🤖 AI Summary
This work addresses the challenge of conformal risk control (CRC) under non-monotonic loss functions, where existing methods struggle to guarantee that the expected loss remains below a user-specified threshold. Under a distribution-free setting with a finite calibration grid, the authors establish a theoretical relationship between sample size and grid resolution by integrating importance weighting, Lipschitz continuity, and a structural monotonicity assumption. They derive a finite-sample optimal upper bound on the risk and prove that the excess risk converges at the minimax-optimal rate of $\sqrt{\log(m)/n}$. The approach is further extended to handle distribution shift scenarios.
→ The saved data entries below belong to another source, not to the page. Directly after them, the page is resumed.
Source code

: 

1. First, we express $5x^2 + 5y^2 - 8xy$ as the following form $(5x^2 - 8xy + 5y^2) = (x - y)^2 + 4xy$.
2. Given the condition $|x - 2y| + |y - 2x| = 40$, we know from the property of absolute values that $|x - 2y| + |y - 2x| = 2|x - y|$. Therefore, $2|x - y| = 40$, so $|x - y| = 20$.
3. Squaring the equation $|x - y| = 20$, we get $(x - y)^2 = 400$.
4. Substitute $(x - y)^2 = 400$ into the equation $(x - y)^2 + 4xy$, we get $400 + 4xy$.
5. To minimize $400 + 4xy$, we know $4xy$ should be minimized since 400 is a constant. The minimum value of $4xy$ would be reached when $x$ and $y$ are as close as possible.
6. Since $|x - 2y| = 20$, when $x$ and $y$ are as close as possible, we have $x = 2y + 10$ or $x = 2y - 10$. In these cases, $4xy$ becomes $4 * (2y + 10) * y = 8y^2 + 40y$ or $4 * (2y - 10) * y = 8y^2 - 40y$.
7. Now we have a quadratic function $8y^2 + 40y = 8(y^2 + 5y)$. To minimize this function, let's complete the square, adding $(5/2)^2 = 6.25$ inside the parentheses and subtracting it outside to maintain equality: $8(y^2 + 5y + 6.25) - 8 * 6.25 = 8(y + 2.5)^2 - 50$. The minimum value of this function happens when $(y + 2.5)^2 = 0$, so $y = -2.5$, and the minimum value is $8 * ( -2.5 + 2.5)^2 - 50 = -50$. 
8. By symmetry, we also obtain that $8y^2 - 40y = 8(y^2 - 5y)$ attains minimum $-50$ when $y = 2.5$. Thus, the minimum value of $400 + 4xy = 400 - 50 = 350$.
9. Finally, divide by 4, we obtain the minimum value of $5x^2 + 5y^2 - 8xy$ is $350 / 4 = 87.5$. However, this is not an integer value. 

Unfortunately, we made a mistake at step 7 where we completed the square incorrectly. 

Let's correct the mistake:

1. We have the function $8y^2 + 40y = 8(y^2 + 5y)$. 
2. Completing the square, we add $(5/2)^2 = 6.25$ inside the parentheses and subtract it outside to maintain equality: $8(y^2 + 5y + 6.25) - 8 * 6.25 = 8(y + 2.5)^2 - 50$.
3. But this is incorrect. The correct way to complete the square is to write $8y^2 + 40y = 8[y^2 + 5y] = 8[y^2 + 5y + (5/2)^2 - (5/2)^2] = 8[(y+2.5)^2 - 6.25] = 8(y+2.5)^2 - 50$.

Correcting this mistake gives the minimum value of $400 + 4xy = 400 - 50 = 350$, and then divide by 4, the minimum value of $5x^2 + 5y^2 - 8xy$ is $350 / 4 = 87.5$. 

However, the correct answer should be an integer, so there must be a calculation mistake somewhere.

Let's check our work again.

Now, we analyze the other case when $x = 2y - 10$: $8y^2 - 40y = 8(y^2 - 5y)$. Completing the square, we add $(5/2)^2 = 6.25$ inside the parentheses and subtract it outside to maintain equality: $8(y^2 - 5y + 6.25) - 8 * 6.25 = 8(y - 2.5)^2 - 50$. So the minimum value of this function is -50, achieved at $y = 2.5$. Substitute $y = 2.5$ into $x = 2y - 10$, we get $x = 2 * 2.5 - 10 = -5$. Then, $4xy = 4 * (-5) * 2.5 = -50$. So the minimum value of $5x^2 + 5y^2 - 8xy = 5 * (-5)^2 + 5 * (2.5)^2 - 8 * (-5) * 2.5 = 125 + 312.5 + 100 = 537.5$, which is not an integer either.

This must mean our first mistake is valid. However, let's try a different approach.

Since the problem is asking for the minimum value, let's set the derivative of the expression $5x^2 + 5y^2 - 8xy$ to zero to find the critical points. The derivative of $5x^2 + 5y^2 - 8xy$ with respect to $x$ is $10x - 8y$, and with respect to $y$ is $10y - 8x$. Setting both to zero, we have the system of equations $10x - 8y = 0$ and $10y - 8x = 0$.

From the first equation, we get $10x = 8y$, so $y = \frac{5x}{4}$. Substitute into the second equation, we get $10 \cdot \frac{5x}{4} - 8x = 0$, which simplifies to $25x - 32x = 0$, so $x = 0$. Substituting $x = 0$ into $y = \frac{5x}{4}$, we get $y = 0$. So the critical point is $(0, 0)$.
Empirical evaluations demonstrate that the proposed method achieves more stable and reliable risk control in multi-label classification and object detection tasks.
📝 Abstract
Conformal risk control (CRC) provides distribution-free guarantees for controlling the expected loss at a user-specified level. Existing theory typically assumes that the loss decreases monotonically with a tuning parameter that governs the size of the prediction set. This assumption is often violated in practice, where losses may behave non-monotonically due to competing objectives such as coverage and efficiency.
We study CRC under non-monotone loss functions when the tuning parameter is selected from a finite grid, a common scenario in thresholding or discretized decision rules. Revisiting a known counterexample, we show that the validity of CRC without monotonicity depends on the relationship between the calibration sample size and the grid resolution. In particular, risk control can still be achieved when the calibration sample is sufficiently large relative to the grid.
We provide a finite-sample guarantee for bounded losses over a grid of size $m$, showing that the excess risk above the target level $α$ is of order $\sqrt{\log(m)/n}$, where $n$ is the calibration sample size. A matching lower bound shows that this rate is minimax optimal. We also derive refined guarantees under additional structural conditions, including Lipschitz continuity and monotonicity, and extend the analysis to settings with distribution shift via importance weighting.
Numerical experiments on synthetic multilabel classification and real object detection data illustrate the practical impact of non-monotonicity. Methods that account for finite-sample deviations achieve more stable risk control than approaches based on monotonicity transformations, while maintaining competitive prediction-set sizes.